Perfekcja jest możliwa w filmach, książkach fantasy i opowieściach wujka Ryszarda podczas rodzinnego przyjęcia. W normalnym życiu nie występuje!

Znajdź balans między przekazywaniem wartościowej treści a tkwieniem trzecią godzinę nad „szlifowaniem” jednego zdania. Wielu początkujących copywriterów nigdy nie przejdzie na wyższy poziom, bo pielęgnują w sobie cechę perfekcjonizmu. Mnóstwo twórców internetowych ma do opowiedzenia fantastyczną historię, ale nigdy tego nie zrobią, bo ślęczą nad mało ważnymi szczegółami.

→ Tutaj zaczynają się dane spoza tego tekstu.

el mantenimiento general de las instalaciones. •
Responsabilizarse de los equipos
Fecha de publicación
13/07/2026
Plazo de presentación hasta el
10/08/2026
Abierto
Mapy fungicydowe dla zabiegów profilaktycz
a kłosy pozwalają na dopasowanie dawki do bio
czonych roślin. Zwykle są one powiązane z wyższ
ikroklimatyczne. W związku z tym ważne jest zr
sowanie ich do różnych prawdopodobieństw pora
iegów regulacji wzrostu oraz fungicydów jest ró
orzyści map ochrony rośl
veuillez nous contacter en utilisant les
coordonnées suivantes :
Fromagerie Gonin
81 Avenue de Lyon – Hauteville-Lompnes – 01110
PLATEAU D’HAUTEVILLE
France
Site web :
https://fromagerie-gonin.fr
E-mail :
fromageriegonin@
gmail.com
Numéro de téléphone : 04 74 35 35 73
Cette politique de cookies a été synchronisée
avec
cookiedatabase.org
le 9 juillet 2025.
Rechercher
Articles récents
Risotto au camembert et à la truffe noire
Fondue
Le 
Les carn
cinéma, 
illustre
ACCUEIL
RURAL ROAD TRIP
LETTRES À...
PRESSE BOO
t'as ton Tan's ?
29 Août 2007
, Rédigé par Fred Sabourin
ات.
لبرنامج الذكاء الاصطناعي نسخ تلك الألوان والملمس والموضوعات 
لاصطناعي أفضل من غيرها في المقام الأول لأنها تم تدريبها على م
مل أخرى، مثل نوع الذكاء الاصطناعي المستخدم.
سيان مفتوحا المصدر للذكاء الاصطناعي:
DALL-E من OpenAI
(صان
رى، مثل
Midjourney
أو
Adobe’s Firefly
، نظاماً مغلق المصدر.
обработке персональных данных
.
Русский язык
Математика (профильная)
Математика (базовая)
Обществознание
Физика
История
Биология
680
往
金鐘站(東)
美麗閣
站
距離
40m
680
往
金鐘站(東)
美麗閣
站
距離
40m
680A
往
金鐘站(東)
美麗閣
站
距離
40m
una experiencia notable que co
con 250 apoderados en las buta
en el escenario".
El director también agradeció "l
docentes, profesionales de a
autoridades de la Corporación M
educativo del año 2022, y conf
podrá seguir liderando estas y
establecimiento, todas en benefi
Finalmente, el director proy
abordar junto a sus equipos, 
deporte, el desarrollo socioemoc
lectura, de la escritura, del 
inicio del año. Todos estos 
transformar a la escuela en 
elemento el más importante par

Zasada Pareta mówi, że 20% Twoich wysiłków, przynosi 80% zysków. Pamiętaj o tym, gdy po raz setny będziesz zmieniał szyk wyrazów w tym samym zdaniu.

Silna marka osobista w Internecie dla silnych ludzi.

Marka osobista w Internecie wymaga samozaparcia, dyscypliny i silnej tożsamości. Musisz się pilnować, abyś wraz z pierwszymi sukcesami nie zwrócił się ku pustym ideałom i żądzy „sławy”. Prawdziwą markę osobistą kreujesz nie tylko podczas pracy zawodowej, ale w ciągu całego życia – od narodzin, aż do śmierci.